Salesian Missions Responds to United Nations’ Report That Warns of a Deepening Food Crisis in Africa

New Rochelle, NY (November 17, 2009) – In a report released November 10, 2009, the United Nations agricultural agency warned that despite good global cereal harvests this year, millions of people in dozens of poor countries are in desperate need of emergency humanitarian aid due to high food prices.

Particularly hard hit is Eastern Africa, where according to the Food and Agricultural Organization, a prolonged drought and a mounting conflict, resulting in trade disruptions and higher food prices, will leave an estimated 20 million people in need of food aid.

The report further noted that 4 million Kenyans will be left either highly or extremely food insecure due to a 30% decrease in the production of maize from last year.

Salesian Missions continues to be hard at work in Africa, providing food, hope and opportunity to those affected by the food crisis.

Salesian Missions currently operates more than 90 agricultural schools around the world that serve youth ages 15 to 20. Agricultural schools in Kenya and around the globe provide workshops that teach modern agricultural practices, farm management and marketing basics--benefiting families and entire communities. Salesian Missions recognizes and supports the need for food security to attack the scourge of malnutrition.

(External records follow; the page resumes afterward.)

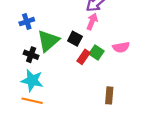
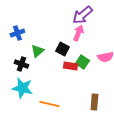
green triangle: (48, 41) -> (37, 51), size x0.6
red rectangle: (84, 57) -> (70, 66), turned 64
orange line: (32, 101) -> (49, 104), moved

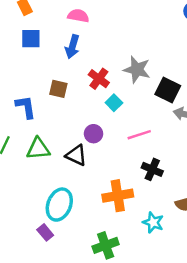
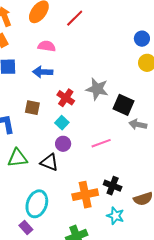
blue arrow: (72, 47) -> (43, 72), turned 78
cyan square: (114, 103) -> (62, 123), moved
black cross: (152, 169) -> (113, 186), moved

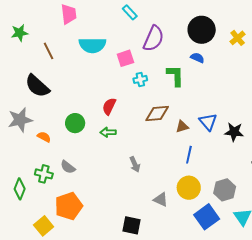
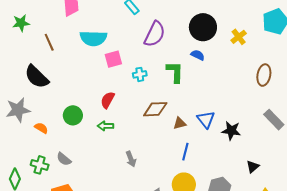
pink square: (125, 58) -> (113, 59), moved

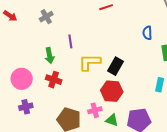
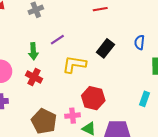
purple line: (70, 41) -> (57, 40), turned 56
black rectangle: (116, 66) -> (105, 48), moved

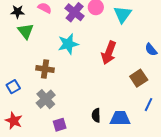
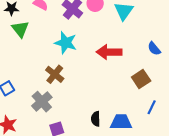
cyan star: (68, 44) -> (66, 43), turned 30
red arrow: (109, 53) -> (109, 52), turned 70
brown cross: (45, 69) -> (55, 74), moved, turned 30

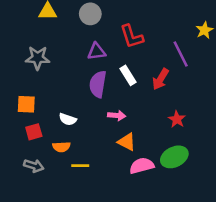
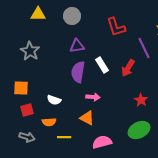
red L-shape: (132, 36) -> (116, 27), moved
gray star: (38, 58) -> (30, 51), turned 30
orange triangle: (127, 142) -> (87, 118), moved
pink semicircle: (142, 166) -> (102, 142), moved

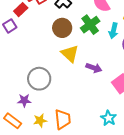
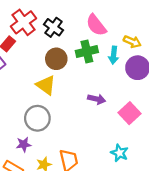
green cross: (90, 25) -> (87, 52), turned 30
yellow triangle: (70, 54) -> (46, 85), moved

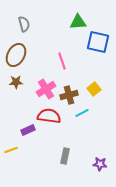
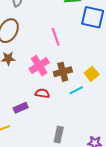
yellow square: (94, 89) -> (92, 74), moved
red semicircle: (49, 116) -> (42, 93), size x0.6

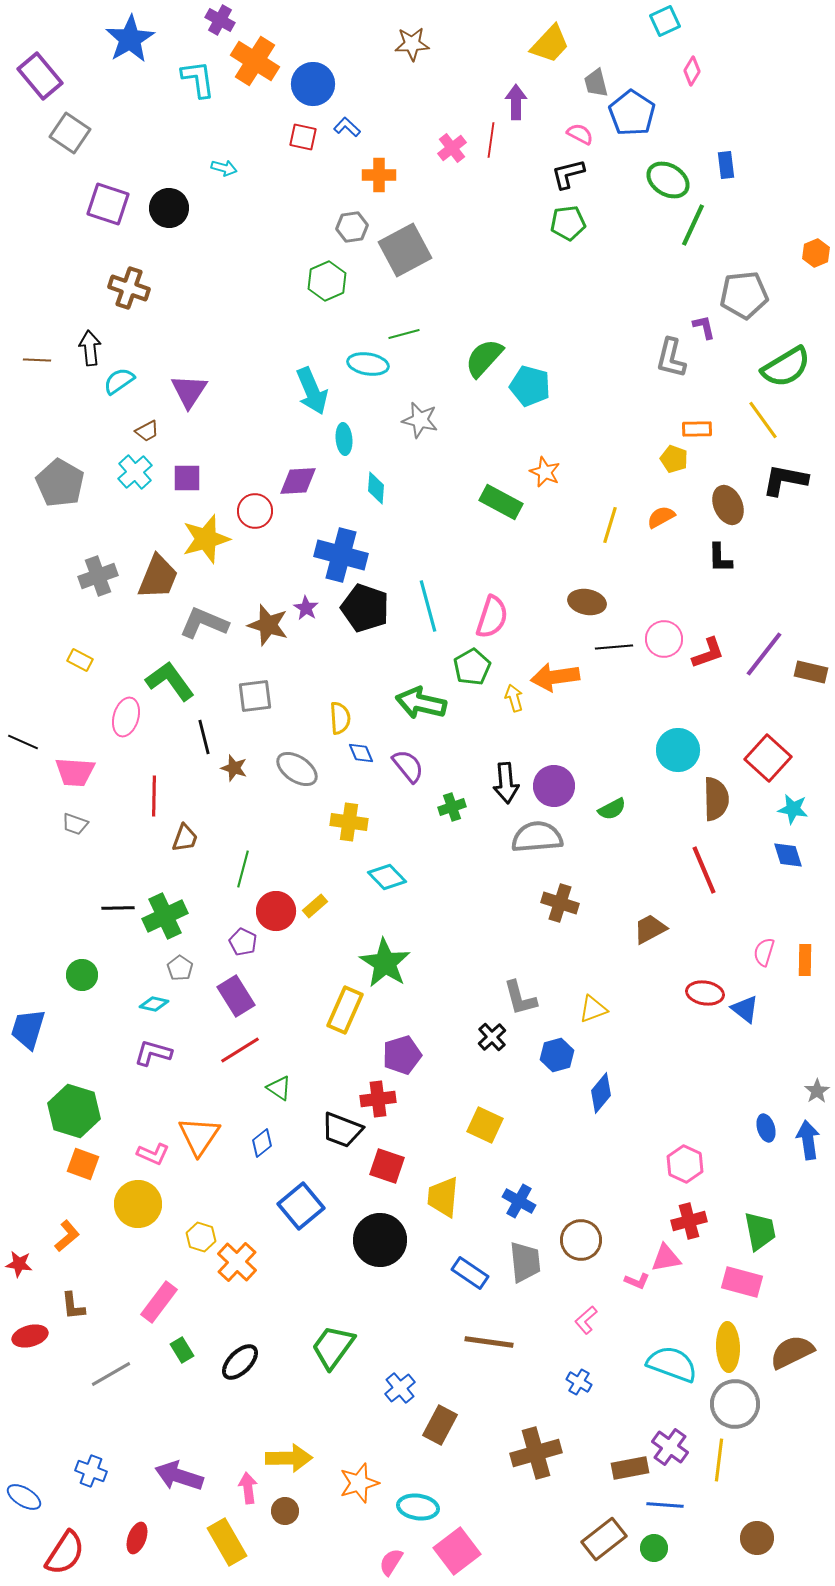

“Applied agricultural education encourages youth to stay and farm the land instead of drifting aimlessly into cities in search of food and necessities,” says Father Mark Hyde, executive director of Salesian Missions -- headquartered in New Rochelle, NY. “The result is improved, more self-sufficient communities and enhanced food security.”

According to Salesian Missions, growth and development is the sustainable and long-term way to combat poverty and provide food security. Agricultural schools not only provide skills training, but also food for students and their families.

In addition, programs include trade schools, feeding programs, and other technical training and education that helps youth learn to help themselves and increase the capacity of their families and their communities.

"We teach youth how to help themselves and rebuild their communities," says Fr. Mark. "This is why our focus remains on education and vocational training – providing a long-term strategy for fighting hunger and poverty."

More than 5 million Americans have already donated generously to support Salesian Missions work in more than 130 countries around the globe. With the projected food crisis, Salesian Missions needs the support of generous Americans more than ever to give hope and combat hunger for Africa’s poorest youth.

Salesian Missions is headquartered in New Rochelle, NY. The mission of the U.S.-based nonprofit Catholic organization is to raise funds for its international programs that serve youth and families in poor communities around the globe. The Salesian missionaries are made up of priests, brothers and sisters, as well as laypeople – all dedicated to caring for poor children throughout the world in more than 130 countries, helping young people become self-sufficient by learning a trade that will help them gain employment. To date, more than 3 million youth have received services funded by Salesian Missions. These services and programs are provided to children regardless of race or religion. To date, more than 5 million Americans have contributed financially to this work.